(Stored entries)
==============================
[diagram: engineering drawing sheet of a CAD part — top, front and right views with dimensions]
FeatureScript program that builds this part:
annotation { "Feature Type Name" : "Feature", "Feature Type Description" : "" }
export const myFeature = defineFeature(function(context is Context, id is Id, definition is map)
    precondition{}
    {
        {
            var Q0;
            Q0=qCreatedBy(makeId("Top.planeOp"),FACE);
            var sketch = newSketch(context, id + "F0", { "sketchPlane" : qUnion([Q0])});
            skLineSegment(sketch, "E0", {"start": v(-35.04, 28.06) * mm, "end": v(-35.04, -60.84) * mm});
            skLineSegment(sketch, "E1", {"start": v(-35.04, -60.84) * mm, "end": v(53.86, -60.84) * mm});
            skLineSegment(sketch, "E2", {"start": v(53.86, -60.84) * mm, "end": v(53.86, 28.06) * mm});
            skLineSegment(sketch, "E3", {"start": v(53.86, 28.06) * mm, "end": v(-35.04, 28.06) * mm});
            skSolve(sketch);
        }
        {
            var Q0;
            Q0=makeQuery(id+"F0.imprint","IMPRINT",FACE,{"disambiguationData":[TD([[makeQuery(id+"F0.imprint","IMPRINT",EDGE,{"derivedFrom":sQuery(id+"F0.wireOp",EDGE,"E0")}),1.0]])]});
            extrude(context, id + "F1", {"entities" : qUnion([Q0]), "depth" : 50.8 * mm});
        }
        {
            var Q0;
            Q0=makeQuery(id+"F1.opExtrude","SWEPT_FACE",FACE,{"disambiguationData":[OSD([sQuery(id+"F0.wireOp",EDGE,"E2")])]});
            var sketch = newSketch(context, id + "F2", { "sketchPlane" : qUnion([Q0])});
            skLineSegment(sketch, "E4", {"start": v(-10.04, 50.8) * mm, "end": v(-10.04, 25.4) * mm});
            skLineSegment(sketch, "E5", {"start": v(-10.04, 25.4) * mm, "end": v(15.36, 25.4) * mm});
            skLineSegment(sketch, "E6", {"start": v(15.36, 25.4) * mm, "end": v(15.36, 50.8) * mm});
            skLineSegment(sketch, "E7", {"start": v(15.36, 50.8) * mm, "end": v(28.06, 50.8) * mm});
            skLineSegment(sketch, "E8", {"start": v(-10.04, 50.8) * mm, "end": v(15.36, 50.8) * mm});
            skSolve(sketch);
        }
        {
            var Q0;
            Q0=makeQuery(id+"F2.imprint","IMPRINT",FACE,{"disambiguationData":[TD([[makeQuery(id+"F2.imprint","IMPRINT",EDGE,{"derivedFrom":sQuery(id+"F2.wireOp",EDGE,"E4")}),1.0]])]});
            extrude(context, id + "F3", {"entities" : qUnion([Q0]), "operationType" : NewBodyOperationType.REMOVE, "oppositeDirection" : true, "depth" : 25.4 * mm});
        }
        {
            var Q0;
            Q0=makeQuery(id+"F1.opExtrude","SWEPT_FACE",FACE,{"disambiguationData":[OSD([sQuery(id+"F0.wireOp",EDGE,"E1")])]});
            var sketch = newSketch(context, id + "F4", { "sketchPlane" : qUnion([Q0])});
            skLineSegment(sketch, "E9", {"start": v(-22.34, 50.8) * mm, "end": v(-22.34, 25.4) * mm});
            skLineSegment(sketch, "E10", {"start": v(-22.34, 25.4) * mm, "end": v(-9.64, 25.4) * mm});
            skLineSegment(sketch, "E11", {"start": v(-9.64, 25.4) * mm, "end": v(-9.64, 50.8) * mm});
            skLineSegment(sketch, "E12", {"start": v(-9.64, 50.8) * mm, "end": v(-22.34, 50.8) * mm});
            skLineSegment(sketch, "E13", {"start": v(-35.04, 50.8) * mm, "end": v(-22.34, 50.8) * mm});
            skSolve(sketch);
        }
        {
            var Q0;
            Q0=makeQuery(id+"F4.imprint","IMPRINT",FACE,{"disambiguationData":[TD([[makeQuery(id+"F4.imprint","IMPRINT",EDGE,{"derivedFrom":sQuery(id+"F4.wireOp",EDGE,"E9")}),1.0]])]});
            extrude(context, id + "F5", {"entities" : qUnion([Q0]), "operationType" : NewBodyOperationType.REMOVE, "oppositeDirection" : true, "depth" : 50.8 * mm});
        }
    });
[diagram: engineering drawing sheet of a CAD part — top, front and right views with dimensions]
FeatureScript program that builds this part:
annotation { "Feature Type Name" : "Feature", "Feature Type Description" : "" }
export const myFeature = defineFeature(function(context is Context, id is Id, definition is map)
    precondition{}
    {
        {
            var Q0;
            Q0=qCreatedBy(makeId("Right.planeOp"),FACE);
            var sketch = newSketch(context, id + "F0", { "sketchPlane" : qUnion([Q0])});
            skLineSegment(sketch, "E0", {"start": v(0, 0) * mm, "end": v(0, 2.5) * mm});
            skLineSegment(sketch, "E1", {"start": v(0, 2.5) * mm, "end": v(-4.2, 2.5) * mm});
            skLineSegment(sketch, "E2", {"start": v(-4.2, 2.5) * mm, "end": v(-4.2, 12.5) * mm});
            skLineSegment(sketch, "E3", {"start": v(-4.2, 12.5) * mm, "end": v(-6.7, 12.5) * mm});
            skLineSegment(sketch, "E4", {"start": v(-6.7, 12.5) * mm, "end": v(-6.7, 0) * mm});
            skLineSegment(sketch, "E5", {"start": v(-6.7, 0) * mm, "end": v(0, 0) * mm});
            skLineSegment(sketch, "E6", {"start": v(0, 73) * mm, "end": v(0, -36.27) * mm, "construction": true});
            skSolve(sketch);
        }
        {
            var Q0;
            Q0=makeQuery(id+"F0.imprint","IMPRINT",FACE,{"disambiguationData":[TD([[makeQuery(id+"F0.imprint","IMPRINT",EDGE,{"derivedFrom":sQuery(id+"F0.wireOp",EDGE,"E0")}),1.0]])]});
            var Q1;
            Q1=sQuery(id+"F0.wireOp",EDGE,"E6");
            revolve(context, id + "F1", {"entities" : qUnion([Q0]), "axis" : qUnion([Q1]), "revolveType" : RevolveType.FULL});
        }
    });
==============================
Show every line of the entries above that contains the string "oppositeDirection", matching case exactly.

            extrude(context, id + "F3", {"entities" : qUnion([Q0]), "operationType" : NewBodyOperationType.REMOVE, "oppositeDirection" : true, "depth" : 25.4 * mm});
            extrude(context, id + "F5", {"entities" : qUnion([Q0]), "operationType" : NewBodyOperationType.REMOVE, "oppositeDirection" : true, "depth" : 50.8 * mm});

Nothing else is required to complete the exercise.